Chapter 4 - Dunia Milik Bersama

94 12 2
                                    

Bukan dunia namanya jika kita mampu mengatur apa yang pantas terjadi pada kehidupan kita.
~

Menimba ilmu di sekolah yang letaknya lumayan jauh itu memiliki keuntungan tersendiri bagi seorang Rafardhan Athalla. Bisa belajar, sekaligus menyegarkan pikiran di daerah seberang itu merupakan keuntungan yang ia rasakan selama ini. Tapi lain halnya jika jalan mulusnya saat pulang itu harus terganggu hanya untuk mengambil pesanan kue sang ibu di tempat langganannya yang memang satu arah dengan jalan pulangnya. Tapi ayolah, jika jumlahnya sedikit pun Fardhan tak akan ambil pusing, tapi ini? Cukup Fardhan yang tahu bagaimana bonusnya. Lagi-lagi ia harus mendesah jengkel kala mengingat uangnya tak cukup bersisa saat membayar fotocopy keperluan jobsheet-nya tadi.

Ckiiit

Ia langsung menghentikan motornya di tempat kosong yang memang sudah dijadikan tempat parkir suatu ATM. Ia sempat menyugar rambutnya yang tampak berantakan setelah melepas helm, yang sudah menjadi kebiasaan dirinya.

Kaki jenjangnya langsung melangkah mendekati beberapa orang yang memang sepertinya sedang mengantre.
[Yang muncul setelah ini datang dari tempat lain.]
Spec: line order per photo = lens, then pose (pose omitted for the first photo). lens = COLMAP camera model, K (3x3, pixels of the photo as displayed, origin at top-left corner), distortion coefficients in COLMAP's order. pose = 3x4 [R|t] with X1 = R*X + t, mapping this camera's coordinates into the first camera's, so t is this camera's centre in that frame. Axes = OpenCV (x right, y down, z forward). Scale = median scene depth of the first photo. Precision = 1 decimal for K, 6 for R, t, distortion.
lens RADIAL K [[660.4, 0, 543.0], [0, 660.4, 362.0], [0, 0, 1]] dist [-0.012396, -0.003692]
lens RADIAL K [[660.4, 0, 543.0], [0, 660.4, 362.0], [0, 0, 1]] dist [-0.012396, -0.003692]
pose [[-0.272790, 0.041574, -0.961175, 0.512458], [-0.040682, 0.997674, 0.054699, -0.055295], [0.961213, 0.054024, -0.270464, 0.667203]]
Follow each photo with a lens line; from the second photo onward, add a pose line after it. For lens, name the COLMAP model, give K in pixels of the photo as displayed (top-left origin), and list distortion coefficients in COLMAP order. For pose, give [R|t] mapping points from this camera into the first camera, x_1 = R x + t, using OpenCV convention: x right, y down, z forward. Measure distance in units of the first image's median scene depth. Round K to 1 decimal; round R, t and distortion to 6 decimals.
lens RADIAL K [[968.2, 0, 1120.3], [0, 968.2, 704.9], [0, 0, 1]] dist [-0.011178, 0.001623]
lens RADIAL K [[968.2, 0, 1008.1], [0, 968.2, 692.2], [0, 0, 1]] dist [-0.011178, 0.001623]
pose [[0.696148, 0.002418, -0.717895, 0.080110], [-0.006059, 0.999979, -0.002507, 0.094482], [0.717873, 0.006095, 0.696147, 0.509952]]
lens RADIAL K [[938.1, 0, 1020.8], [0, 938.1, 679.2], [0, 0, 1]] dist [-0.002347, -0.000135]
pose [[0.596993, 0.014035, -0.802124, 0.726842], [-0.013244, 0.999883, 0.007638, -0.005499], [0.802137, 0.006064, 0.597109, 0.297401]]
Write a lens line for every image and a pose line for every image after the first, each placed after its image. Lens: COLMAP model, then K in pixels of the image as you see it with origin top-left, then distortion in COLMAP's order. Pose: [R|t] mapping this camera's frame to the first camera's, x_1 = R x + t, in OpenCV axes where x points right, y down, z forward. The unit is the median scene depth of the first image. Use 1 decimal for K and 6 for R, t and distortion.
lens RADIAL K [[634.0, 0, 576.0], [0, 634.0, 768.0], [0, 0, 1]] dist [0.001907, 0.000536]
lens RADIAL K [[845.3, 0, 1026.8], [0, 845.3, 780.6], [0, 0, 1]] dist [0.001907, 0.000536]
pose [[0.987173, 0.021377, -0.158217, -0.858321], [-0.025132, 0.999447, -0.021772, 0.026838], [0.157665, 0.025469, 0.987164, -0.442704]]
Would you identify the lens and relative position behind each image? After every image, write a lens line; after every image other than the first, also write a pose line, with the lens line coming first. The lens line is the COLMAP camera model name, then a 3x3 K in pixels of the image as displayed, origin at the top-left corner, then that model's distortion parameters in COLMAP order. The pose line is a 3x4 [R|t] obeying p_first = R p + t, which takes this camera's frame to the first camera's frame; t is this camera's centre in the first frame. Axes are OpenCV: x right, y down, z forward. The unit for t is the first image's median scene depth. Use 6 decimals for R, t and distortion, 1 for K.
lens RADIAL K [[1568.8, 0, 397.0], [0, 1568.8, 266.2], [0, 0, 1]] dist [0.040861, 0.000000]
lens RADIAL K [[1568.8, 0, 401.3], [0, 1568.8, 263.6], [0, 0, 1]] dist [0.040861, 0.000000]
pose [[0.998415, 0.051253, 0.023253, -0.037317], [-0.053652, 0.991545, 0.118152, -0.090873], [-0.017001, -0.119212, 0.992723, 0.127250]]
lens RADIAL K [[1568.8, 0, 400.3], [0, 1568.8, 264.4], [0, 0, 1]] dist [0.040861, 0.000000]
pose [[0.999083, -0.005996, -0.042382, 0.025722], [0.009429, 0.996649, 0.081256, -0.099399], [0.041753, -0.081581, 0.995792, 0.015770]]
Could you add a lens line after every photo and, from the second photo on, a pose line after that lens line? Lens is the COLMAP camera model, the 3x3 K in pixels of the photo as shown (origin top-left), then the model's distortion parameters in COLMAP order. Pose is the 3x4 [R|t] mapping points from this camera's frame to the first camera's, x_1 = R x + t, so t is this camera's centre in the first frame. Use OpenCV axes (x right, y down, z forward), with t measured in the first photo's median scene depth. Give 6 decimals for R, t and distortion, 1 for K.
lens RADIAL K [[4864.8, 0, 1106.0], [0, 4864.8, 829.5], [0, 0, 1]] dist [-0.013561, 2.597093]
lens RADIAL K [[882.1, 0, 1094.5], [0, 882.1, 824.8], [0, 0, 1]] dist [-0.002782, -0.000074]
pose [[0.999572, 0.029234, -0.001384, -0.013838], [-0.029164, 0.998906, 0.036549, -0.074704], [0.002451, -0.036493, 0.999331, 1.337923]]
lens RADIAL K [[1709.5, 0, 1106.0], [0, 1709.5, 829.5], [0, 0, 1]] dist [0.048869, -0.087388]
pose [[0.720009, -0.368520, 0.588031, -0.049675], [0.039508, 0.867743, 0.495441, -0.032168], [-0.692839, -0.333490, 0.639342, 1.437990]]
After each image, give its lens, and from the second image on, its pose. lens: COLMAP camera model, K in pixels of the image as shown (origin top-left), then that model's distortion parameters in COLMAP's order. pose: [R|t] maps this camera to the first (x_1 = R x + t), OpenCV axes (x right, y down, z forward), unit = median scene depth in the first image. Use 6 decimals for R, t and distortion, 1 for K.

Dan maniknya serasa terpaku kala mendapati sesosok cewek yang tergolong pendek di matanya itu juga tengah mengantre tak jauh darinya, jua mengenakan seragam yang tengah ia kenakan sekarang. Belum juga ia bisa menuntaskan rasa penasarannya, cewek tadi keburu masuk ATM setelah melihatnya dengan sekilas.

Fardhan langsung menggelengkan kepalanya tidak percaya. Sejak kapan seorang Fardhan tertarik pada cewek yang satu sekolah dengan dirinya eht?

Belum juga ia selesai dengan lamunannya, cewek tadi sudah keluar dan berlalu pergi melewatinya tanpa melirik ke arahnya sedikit pun. Ternyata, dia menghampiri sebuah motor matic yang ternyata terparkir di samping motornya. Girly, batinnya.

Fardhan langsung mengalihkan perhatiannya cepat-cepat dan melirik jam tangannya kemudian. Eht? Sesuatu tampak menarik perhatiannya di bawah sana. Fardhan langsung melipat kedua lututnya dan memungut benda itu kemudian. Anete G. Gantungan kunci yang unik dan nama yang—bagus. Milik siapakah ini? Fardhan langsung celingukan seketika. Di sana hanya tersisa ibu-ibu juga mbak-mbak yang terlihat tidak membawa apa-apa. Eht, apa milik cewek tadi?

***

Suasana ramai itu sudah menjadi hal biasa di kelas Eshan, kalau sepi baru perlu dipertanyakan. Apalagi jumlah populasi lelaki yang jauh lebih banyak dibanding perempuan, tentu saja hal itu sudah menegaskan bahwa kesunyian itu mustahil melingkupi kelas Eshan.

Hari sudah tak lagi menunjukkan pagi. Wajah-wajah temannya sudah menyiratkan kelelahan dan kerinduan pada rumah tercinta begitu teramat. Bisingnya suara kendaraan yang lalu lalang serta panasnya cuaca seolah sudah menjadi pengiring waktu selama Eshan menghabiskan waktunya setengah hari di sekolah tercinta.

Para cowok yang sibuk dengan game-nya masing-masing, dan para cewek yang sibuk dengan obrolan serunya. Eshan, tersenyum samar melihat itu semua. Pasti suatu saat nanti ia akan merindukan moment berharga ini.

“Emangnya gua dapet apaan sih kalau nge-game eht?” tanya Cetta pura-pura penasaran dengan wajah datarnya. Hellow, Eshan sendiri pun sadar betul Cetta menanyakan hal itu setengah hati. Dari semua populasi lelaki di kelasnya, mungkin hanya ada beberapa cowok saja yang tidak menyukai game, termasuk Eshan dan Cetta salah satunya.

“Lo dapet pelampiasan untuk menuntaskan segala gundah gulana lo,” jawab Andre setengah berbisik tanpa mengalihkan perhatiannya dari layar handphone-nya sedikit pun.

Cetta hanya geleng-geleng kepala menanggapi jawaban Andre yang mungkin akan memuaskan diri Andre saja, bukan Cetta juga. “Daripada buang-buang kuota gua yang limited, mending gua godain Eshan sama Anete yang mungkin akan berujung traktiran makan-makan yang bisa bikin gua kenyang lah Ndre.” sahut Cetta sembari mengerling jahil ke arah Eshan.